Extracted records:
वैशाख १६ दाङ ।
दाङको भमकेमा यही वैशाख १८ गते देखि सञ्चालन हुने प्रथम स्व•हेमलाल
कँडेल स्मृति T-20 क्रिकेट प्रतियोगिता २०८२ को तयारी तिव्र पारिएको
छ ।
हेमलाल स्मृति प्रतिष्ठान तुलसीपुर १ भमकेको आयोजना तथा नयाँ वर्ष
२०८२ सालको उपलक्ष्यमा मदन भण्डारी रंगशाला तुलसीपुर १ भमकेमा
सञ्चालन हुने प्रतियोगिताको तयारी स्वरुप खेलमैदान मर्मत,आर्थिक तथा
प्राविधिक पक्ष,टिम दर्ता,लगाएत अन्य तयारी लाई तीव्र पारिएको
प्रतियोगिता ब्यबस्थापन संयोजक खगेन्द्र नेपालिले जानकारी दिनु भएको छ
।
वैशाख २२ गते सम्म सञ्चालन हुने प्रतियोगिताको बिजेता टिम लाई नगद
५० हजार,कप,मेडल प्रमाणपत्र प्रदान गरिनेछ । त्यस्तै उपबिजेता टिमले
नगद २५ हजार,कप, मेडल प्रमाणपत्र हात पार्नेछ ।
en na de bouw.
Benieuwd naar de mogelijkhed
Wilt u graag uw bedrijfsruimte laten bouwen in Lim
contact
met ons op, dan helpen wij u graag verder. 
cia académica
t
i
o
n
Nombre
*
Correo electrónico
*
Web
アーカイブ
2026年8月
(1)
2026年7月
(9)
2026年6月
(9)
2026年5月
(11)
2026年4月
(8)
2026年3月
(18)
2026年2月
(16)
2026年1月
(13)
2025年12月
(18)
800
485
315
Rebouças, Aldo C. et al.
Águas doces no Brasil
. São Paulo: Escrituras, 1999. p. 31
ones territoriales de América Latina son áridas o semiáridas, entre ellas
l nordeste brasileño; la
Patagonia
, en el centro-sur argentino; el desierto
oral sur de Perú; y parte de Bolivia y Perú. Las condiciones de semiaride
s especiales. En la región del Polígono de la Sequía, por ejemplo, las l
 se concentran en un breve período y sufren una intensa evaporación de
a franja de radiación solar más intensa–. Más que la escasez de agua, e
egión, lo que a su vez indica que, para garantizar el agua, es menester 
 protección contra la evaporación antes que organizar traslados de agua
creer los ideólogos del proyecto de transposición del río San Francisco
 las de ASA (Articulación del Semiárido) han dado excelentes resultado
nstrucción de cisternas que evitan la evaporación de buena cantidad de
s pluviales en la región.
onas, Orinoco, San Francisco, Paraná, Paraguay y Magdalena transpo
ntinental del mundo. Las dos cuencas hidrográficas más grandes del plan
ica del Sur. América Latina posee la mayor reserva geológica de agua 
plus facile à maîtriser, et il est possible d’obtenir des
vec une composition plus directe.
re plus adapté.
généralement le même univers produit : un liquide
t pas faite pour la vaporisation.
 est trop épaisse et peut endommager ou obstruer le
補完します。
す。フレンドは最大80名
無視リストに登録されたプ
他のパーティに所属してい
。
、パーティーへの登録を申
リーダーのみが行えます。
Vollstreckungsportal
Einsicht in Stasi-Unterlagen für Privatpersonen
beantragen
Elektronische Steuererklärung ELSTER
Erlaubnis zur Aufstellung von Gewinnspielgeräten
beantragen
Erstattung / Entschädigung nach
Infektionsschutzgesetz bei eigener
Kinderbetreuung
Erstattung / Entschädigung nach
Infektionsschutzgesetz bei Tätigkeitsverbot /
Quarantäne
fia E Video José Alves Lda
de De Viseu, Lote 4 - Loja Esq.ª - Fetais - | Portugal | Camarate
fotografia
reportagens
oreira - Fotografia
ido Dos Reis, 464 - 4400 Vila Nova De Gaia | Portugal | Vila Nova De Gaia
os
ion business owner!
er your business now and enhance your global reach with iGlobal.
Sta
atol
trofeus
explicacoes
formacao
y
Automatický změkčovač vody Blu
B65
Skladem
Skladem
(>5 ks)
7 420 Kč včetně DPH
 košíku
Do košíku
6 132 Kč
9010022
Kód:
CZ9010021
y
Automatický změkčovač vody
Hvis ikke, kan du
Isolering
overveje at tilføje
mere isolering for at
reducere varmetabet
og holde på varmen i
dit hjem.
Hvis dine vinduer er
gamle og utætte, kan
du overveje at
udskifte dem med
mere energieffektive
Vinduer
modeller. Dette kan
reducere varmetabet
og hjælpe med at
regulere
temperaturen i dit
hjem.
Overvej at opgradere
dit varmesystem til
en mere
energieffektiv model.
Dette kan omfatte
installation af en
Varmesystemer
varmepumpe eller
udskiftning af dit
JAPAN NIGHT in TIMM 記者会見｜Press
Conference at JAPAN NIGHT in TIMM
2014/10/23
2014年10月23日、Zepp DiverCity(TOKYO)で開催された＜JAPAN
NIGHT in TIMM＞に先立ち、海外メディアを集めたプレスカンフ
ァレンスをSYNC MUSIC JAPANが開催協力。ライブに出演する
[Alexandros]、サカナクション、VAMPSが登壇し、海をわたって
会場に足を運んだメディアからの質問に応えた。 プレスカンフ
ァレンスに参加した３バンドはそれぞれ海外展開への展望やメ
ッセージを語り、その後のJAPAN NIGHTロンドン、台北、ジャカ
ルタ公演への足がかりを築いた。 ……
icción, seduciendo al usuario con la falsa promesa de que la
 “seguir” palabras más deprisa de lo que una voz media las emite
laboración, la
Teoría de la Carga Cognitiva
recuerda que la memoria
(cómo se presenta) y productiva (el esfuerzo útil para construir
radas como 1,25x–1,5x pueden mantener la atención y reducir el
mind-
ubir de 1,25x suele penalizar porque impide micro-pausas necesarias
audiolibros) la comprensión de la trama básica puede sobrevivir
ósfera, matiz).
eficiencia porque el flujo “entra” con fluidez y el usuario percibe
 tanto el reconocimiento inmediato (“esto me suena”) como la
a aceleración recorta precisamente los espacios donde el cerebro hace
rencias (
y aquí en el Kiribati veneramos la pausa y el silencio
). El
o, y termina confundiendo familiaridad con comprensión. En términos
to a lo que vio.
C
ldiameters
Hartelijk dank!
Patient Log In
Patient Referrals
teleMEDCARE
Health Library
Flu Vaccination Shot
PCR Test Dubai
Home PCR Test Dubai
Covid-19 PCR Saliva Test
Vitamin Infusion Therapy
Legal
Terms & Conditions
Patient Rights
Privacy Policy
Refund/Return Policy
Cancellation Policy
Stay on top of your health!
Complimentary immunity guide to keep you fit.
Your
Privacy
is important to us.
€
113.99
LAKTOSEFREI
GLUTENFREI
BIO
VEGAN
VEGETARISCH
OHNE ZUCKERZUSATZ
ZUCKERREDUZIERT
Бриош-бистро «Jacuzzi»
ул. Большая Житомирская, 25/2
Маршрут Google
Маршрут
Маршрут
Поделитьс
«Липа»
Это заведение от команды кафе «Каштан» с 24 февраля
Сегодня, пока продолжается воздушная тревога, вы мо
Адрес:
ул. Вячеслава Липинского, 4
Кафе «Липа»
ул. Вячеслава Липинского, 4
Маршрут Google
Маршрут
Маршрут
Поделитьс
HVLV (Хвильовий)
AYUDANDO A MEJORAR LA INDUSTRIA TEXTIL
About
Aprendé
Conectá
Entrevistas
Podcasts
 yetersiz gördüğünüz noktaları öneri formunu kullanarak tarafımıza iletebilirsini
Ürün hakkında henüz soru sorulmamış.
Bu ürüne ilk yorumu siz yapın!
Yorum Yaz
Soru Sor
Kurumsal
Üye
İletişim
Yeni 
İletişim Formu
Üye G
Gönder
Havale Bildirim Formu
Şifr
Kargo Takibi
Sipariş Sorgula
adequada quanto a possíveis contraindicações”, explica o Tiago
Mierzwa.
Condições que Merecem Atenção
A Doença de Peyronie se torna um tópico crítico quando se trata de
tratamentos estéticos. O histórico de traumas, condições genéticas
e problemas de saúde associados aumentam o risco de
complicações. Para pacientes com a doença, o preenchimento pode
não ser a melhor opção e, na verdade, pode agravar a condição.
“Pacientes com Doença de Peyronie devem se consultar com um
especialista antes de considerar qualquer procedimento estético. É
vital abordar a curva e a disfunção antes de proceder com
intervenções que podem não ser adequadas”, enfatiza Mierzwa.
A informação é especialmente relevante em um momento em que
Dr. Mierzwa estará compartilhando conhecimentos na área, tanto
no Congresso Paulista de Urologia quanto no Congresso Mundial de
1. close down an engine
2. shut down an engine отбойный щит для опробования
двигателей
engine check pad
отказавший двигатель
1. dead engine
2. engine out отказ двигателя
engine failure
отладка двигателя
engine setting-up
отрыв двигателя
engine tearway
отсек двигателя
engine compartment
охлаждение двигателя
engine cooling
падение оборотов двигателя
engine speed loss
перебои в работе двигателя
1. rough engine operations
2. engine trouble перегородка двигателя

TASK DIRECTIONS: From the records above, repeat exactly the lines from the one with "Correo electrónico" through the one with "ones territoriales de", both included.

ANSWER FOR THE TASK:
Correo electrónico
*
Web
アーカイブ
2026年8月
(1)
2026年7月
(9)
2026年6月
(9)
2026年5月
(11)
2026年4月
(8)
2026年3月
(18)
2026年2月
(16)
2026年1月
(13)
2025年12月
(18)
800
485
315
Rebouças, Aldo C. et al.
Águas doces no Brasil
. São Paulo: Escrituras, 1999. p. 31
ones territoriales de América Latina son áridas o semiáridas, entre ellas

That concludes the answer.